Carpenter picked up his silver pen and thumped the end on his blotter a time or two. "McMann's team was in the finals for the Stanley Cup at the time of his arrest. There was some talk that the big money guys arranged the bust and subsequent prosecution to get him off the ice, but that was only one of the wild rumors flying around at the time. Then the girl OD'd, McMann shocked everyone by changing his plea to guilty, and the rest is history."
"Now he's a key witness in a murder case." Carly blew a soundless whistle. "No wonder the folks over at the base are so nervous about this one."
"So, do you want it?"
"The Article 32 investigation? Are you kidding? Yes, sir, I want it!"
Carpenter allowed himself a small smile. "I told the base JAG you'd report to him in an hour. He'll have an office, the case file, and your letter of appointment waiting for you." The smile disappeared almost as quickly as it had come. "Clear your schedule for the next ten working days, Samuels.

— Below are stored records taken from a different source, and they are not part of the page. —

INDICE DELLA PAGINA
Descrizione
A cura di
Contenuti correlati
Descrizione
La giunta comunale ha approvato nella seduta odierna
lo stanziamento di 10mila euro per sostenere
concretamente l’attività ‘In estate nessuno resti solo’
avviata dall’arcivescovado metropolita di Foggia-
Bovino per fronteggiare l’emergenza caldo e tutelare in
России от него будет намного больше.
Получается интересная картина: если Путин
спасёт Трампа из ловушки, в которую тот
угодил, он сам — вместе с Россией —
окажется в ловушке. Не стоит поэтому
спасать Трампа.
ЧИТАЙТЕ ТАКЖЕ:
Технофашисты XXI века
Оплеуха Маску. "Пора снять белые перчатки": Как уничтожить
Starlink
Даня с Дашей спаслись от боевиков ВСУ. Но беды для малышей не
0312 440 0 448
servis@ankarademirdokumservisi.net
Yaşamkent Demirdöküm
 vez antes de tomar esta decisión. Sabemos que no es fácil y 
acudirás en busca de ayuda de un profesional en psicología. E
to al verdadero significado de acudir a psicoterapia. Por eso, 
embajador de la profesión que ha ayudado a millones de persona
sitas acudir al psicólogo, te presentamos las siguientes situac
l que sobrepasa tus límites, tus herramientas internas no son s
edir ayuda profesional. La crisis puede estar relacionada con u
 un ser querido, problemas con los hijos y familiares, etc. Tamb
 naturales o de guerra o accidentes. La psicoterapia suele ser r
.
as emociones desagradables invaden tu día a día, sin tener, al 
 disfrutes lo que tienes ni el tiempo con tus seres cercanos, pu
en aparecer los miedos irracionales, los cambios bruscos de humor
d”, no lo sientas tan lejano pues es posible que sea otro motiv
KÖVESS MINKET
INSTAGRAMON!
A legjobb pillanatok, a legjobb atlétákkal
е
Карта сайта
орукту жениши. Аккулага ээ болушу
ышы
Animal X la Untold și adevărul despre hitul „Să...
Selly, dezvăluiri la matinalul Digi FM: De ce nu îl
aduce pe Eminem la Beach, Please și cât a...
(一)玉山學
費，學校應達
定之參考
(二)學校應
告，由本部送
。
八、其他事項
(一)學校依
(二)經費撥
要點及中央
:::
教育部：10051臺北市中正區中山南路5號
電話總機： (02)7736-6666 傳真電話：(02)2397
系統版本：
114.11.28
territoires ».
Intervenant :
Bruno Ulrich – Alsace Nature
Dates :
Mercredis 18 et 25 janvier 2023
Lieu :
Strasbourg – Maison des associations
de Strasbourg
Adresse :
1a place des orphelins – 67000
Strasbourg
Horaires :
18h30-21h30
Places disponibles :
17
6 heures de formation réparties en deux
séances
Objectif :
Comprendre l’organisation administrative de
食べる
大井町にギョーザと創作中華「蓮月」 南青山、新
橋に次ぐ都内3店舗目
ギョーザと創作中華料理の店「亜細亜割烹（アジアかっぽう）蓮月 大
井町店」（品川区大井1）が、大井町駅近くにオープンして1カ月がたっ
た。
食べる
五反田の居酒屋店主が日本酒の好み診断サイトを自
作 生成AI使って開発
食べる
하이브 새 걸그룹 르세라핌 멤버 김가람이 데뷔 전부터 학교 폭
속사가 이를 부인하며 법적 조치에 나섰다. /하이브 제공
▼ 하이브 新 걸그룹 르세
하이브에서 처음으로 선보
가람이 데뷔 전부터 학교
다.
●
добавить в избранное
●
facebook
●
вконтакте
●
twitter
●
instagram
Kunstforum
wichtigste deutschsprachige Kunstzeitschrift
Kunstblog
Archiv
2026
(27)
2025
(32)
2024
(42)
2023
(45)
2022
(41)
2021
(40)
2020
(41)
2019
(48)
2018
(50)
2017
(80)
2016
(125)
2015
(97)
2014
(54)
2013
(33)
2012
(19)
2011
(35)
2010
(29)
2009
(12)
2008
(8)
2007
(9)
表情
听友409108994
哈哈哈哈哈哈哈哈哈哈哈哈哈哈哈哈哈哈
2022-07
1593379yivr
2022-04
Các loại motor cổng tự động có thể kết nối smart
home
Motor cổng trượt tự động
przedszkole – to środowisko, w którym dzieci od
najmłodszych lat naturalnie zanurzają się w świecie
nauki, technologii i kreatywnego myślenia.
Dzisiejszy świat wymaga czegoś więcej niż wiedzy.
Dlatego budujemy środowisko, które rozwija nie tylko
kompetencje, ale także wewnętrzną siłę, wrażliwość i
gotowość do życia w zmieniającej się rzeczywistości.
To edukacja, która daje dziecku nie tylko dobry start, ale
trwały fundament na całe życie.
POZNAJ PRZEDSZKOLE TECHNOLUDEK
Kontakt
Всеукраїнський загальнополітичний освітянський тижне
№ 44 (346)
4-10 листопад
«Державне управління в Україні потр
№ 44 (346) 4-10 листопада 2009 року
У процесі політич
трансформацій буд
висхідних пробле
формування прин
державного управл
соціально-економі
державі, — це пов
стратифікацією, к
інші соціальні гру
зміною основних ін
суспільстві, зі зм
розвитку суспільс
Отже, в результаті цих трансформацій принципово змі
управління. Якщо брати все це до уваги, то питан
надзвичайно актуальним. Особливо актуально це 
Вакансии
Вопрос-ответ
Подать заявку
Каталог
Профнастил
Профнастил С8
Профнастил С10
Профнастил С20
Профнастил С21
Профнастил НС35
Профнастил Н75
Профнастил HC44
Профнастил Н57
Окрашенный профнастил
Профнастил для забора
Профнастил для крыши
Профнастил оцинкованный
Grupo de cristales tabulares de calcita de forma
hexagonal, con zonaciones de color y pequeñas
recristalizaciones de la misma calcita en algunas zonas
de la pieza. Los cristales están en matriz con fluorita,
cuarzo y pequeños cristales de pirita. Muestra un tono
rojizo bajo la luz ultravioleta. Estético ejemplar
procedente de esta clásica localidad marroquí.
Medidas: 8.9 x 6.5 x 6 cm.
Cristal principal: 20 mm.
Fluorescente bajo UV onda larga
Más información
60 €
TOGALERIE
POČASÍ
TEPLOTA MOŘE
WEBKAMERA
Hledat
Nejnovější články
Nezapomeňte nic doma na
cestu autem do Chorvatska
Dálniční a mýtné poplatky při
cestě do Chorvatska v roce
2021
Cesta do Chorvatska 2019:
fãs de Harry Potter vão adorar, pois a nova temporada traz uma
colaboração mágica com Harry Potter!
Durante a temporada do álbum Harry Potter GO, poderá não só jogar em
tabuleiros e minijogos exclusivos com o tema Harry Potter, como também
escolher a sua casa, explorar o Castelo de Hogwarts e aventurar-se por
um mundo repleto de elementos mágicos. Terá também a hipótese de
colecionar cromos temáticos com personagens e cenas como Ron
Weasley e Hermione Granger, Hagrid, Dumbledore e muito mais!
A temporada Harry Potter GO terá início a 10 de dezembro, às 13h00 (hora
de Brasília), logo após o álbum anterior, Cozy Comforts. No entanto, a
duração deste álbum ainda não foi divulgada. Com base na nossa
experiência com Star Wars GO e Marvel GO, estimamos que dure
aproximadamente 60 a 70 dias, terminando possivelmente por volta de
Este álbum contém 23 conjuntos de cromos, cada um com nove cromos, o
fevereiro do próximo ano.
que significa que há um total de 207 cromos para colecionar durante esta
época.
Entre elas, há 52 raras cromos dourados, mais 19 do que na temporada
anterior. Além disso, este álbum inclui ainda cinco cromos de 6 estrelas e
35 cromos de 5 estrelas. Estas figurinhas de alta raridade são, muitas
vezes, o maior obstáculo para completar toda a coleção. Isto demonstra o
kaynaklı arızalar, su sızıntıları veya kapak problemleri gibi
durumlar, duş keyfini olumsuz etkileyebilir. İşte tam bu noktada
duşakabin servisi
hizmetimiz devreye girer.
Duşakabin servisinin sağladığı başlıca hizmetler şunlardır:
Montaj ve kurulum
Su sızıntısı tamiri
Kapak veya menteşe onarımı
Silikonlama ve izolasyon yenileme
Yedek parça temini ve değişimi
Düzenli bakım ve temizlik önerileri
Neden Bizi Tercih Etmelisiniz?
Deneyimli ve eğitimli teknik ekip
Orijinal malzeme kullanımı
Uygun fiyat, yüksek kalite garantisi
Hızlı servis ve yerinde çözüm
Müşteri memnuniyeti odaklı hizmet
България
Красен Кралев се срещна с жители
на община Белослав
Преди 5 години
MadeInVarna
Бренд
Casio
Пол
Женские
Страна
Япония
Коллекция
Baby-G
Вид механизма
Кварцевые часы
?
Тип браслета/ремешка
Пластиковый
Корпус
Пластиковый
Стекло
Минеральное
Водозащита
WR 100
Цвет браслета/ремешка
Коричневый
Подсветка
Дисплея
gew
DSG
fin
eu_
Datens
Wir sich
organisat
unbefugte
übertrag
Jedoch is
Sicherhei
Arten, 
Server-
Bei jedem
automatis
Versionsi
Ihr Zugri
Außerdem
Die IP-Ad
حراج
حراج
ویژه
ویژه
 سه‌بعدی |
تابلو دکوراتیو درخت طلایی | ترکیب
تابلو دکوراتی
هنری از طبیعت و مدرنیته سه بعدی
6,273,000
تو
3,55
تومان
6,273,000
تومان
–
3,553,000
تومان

I don't need to tell you that this investigation takes priority over all other duties."
"No, sir."
Carly swept him a salute and executed a reasonably smart about-face. That particular maneuver sometimes proved tricky in the spike heels she wore to add a few inches to her scanty five-feet-three. She didn't consider her petite stature, dewy soft magnolia skin, and silky auburn hair a detriment to her profession. Nor did anyone else who'd spent more than two minutes in a courtroom with her. But she'd long ago learned to maximize her presence with hand-tailored uniforms, subtly dramatic makeup, and the extra leg-inches provided by high heels.
With a nod to the support staff outside the commandant's suite, Carly took the stairs that branched on either side of the impressive entrance to the center and headed back to her office. The thrill of the hunt she always experienced at the start of a case thrummed through her.
This
was the law she'd cut her teeth on, first as an area defense counsel, providing everyone from dopers to degenerates with the defense that the Constitution and the Uniform Code of Military Justice entitled them to. Then as a prosecutor, sending those same dopers and degenerates to small, comfortless cells at Leavenworth. She didn't for a second doubt her ability to sort through the facts in this case and determine whether or not the evidence supported convening a court-martial to try Lieutenant Colonel Michael Smith for the murder of his wife.
As she strode through the paneled halls, she had no idea that her confidence in herself and her abilities would soon take a direct hit. Or that a former hockey player turned convicted felon would send her spinning into a foreign, frightening universe, one that existed on the far side of the law as she'd always practiced it. Her only thought as she cleared her desk and her schedule for the next few days was how much she'd missed the adrenaline rush a case like this always gave her.
Forty-six hours later, Carly flicked an impatient glance at the clock on the conference room wall.
Ten-fifteen. Lieutenant Colonel Michael Smith was supposed to have arrived at ten sharp.
Exasperation added an edge to her fine-boned features. She should have expected Smith and the high-priced, showboating criminal defense attorney he'd hired to keep her waiting. G. Putnam Jones had a reputation for theatrics that put O. J. Simpson's entire defense team to shame.
The attorney had already started playing his games with her. An Article 32 investigation didn't require the presence of the accused when taking testimony from witnesses, only that he be notified of the time and place of said testimony. Jones had assured Carly that he and his client would be there. Much as she'd like to, she couldn't just shrug off their tardiness. Not with the level of visibility that accompanied this case.
"We'll give them another five minutes," she told the stenographer seated at the far end of the conference table.
The paralegal nodded and went back to the racing magazine he'd brought with him. Restless and impatient, Carly strolled to the windows of the small conference room allocated for her use in the base headquarters building. Outside, another spring storm splattered the rain-soaked earth.